The most imporant thing I can impart to you while practicing is to remember that none of this is for sale. That's not even an option. None of this is inventory. Don't put the pressure on yourself to create masterpieces at this stage (or any stage really). You are not selling any of your practice materials. This is all for you and doesn't need to be shared to the world.
Consider all of your practice art like sports practice. Your art practice is not any different than LeBron James shooting free throws, Serena Williams practicing her serve, or Tom Brady throwing down the field. You're at practice. The cameras are not on you. No one is going to see these. They are only for you. We don't see the missed baskets and serves, nor do we see the times Tom Brady trips in practice. Don't assume the world will see your work and judge you.

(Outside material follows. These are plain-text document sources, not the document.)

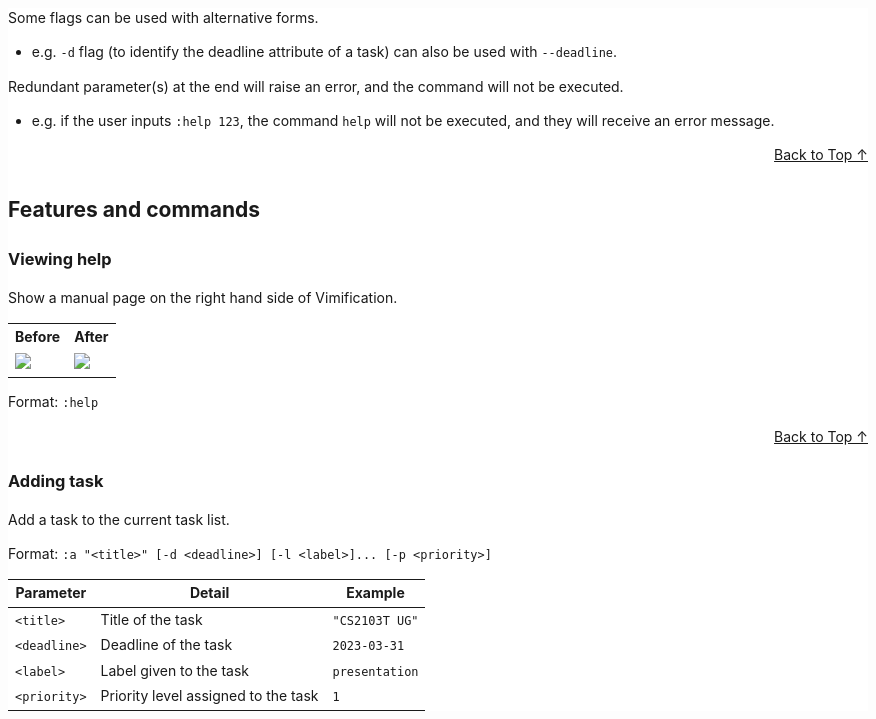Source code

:Some flags can be used with alternative forms.

- e.g. `-d` flag (to identify the deadline attribute of a task) can also be used with `--deadline`.

Redundant parameter(s) at the end will raise an error, and the command will not be executed.

- e.g. if the user inputs `:help 123`, the command `help` will not be executed, and they will receive an error message.

<p class="back-to-top" style="text-align: right"><a href="#table-of-contents">Back to Top &#8593;</a></p>

## Features and commands

### Viewing help

Show a manual page on the right hand side of Vimification.

<table>
  <tr>
    <th>
      Before
    </th>
    <th>
      After
    </th>
  </tr>
  <tr>
    <td>
      <img class="ui-img" src="images/ug-images/12.before-help.png">
    </td>
    <td>
      <img class="ui-img" src="images/ug-images/13.after-help.png">
    </td>
  </tr>
</table>

Format: `:help`

<p class="back-to-top" style="text-align: right"><a href="#table-of-contents">Back to Top &#8593;</a></p>

### Adding task

Add a task to the current task list.

Format: `:a "<title>" [-d <deadline>] [-l <label>]... [-p <priority>]`

| Parameter    | Detail                              | Example        |
| ------------ | ----------------------------------- | -------------- |
| `<title>`    | Title of the task                   | `"CS2103T UG"` |
| `<deadline>` | Deadline of the task                | `2023-03-31`   |
| `<label>`    | Label given to the task             | `presentation` |
| `<priority>` | Priority level assigned to the task | `1`            |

Note for the practicing artist: I know that many non-artists ask to see your sketchbook. I know this is a question we all dread getting from our family, our friends, and strangers. We don't want them to be dissapointed or, worse, to tell us we maybe shouldn't devote our lives to art because we aren't good enough.
You are allowed to tell a person no if they ask to see your sketchbook. It's the same as a diary. It is your private space.
If you feel uncomfortable telling them no, take pictures of your favorite sketches on your phone and say "Oh, let me show you my portfolio, these are just messy doodles."
You don't owe anyone anything. You don't need to prove yourself. Just keep practicing.
Keep building that house. The time to decorate it will come faster than you think.